Utrecht research group
By Dr Saskia van Mil
Each day, approximately 500 mg of bile acids are synthesized from cholesterol in the adult human liver. Newly synthesized bile acids are conjugated with either glycine or taurine and subsequently secreted into bile and stored in the gallbladder. Biliary secretion of bile salts against a concentration gradient requires the hydrolysis of ATP and this process provides the driving force for bile flow. Because of detergent properties, bile acids are inherently cytotoxic, and hence it is important that intracellular levels of bile acids are tightly regulated. This is largely accomplished by transcriptional regulation of genes encoding proteins involved in bile acid synthesis and transport. Cholestasis, or impaired bile flow, is one of the most common and devastating manifestations of liver disease. Cholestasis is clinically characterized by elevated plasma concentrations of biliary constituents, resulting in jaundice, malabsorption of fats and fat-soluble vitamins and, in many cases, progressive liver damage. Both acquired and hereditary forms of cholestasis have been described.
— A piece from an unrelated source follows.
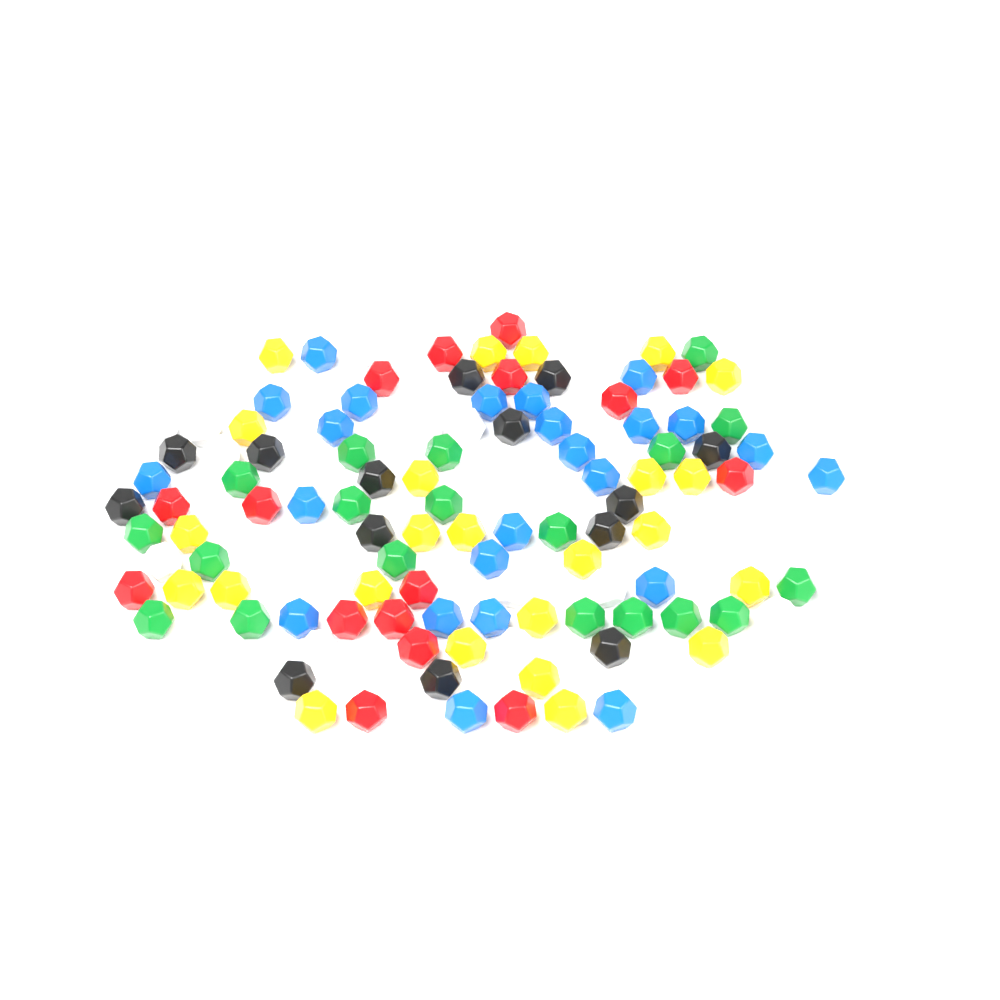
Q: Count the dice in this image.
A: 112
I am a Dutch scientist who worked in Catherine Williamson’s group at Imperial College London. Over the course of my BSc project, PhD and post-doc position, I have cultivated a strong research interest in bile acid-related physiology, with particular reference to cholestasis. During my PhD programme in the University Medical Center in Utrecht, The Netherlands, I focussed on elucidating the genetic defect in two cholestatic disorders occurring in young childhood, BRIC and PFIC. I was involved in the study that demonstrated that mutations in FIC1, an aminophospholipid transporter, were causative for a subgroup of these patients. Following up from this study, we identified a second form of BRIC associated with mutations in the bile salt export pump (BSEP). Furthermore, I investigated the subcellular expression pattern of FIC1 in the liver. We revealed FIC1 localisation at apical membranes of cholangiocytes and hepatocytes and demonstrated that FIC1 is expressed in a tissue specific and developmentally-regulated fashion at the apical membranes of epithelial cells of the gastrointestinal tract. During my PhD project I became interested in the regulation of bile acid homeostasis by nuclear hormone receptors, and therefore approached Catherine Williamson to explore new ideas about the role of nuclear receptors and endocrine regulation of transporters in bile homeostasis.
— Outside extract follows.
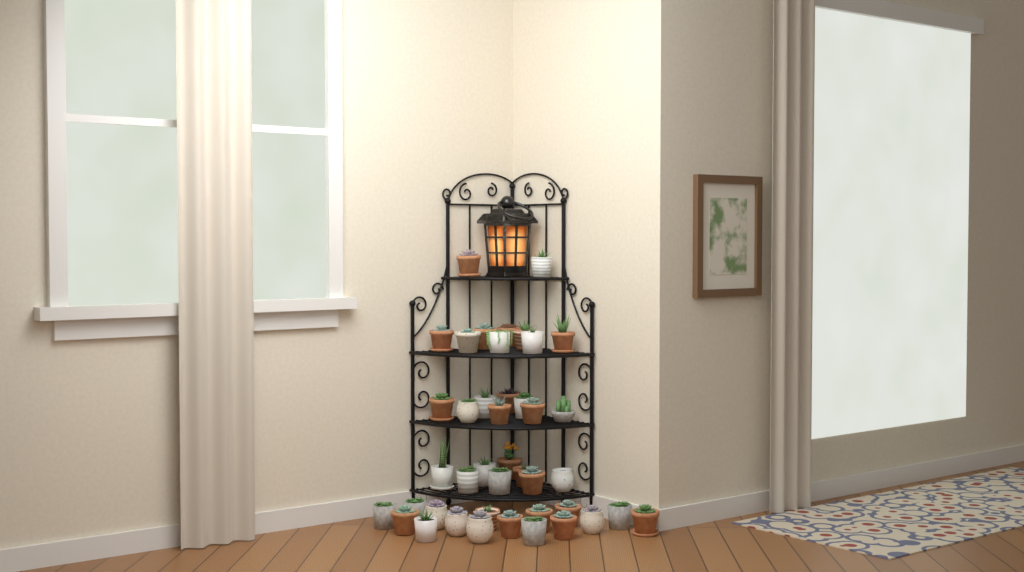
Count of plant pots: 42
Functional FXR variants associated with ICP
Because of the intrinsic toxicity of bile acids, bile acid synthesis and transport are tightly regulated. It has recently become apparent that members of the nuclear receptor family of transcription factors are key regulators of these physiological processes1. The transcription factor FXR (farnesoid X receptor) functions as a critical sensor of bile acid levels in the enterohepatic circulation and modulates bile homeostasis by binding to DNA response elements in promoter regions of target genes. Thus, FXR protects the body from the deleterious effect of bile acid overload by decreasing their endogenous synthesis and by accelerating bile acid biotransformation and excretion into bile, thereby preventing the occurrence of cholestasis. Synthetic FXR ligands may therefore represent a promising therapy for cholestasis. During my post-doc at Imperial College with Catherine Williamson, I hypothesised that FXR mutations cause ICP. Indeed, we identified four heterozygous variants in FXR in 92 women with ICP. Case-control studies of these variants in two independent cohorts of ICP patients and controls, demonstrated that three occur more commonly in ICP patients than controls. We subsequently demonstrated functional defects for three variants. This study showed for the first time that functional variants in FXR are associated with human disease and it provided pivotal pilot data for this proposal.
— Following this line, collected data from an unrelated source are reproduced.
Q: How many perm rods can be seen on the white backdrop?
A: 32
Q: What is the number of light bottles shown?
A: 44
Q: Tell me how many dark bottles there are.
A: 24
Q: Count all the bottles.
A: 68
Role of reproductive hormones in ICP
Reproductive hormones also have important roles in the pathogenesis of ICP. The disease starts usually in the last trimester of pregnancy, when hormone concentrations are high, and resolves after delivery2, 3. Twin pregnancies display both a higher incidence of ICP and more pronounced rises in hormone levels. Additionally, ICP patients often present with cholestasis outside pregnancy when taking oral contraceptives. The molecular mechanisms through which reproductive hormones influence bile homeostasis are currently poorly understood. Further studies to elucidate the role of reproductive hormones in bile homeostasis will be essential to unravel the pathogenesis of ICP. Such studies will also have a general impact on our understanding of the molecular mechanisms of bile formation and may therefore improve clinical management of both hereditary and acquired forms of cholestasis.
In January 2007 I started my own group at the University Medical Center Utrecht, The Netherlands, investigating the role of reproductive hormones in bile homeostasis. We collaborate with Catherine Williamson’s group.
1. Chiang JY. Bile acid regulation of gene expression: roles of nuclear hormone receptors. Endocr Rev 2002;23:443–463.
2. Kreek MJ. Female sex steroids and cholestasis. Semin Liver Dis 1987;7:8–23.
3. Reyes H, Sjovall J. Bile acids and progesterone metabolites in intrahepatic cholestasis of pregnancy. Ann Med 2000;32:94–106.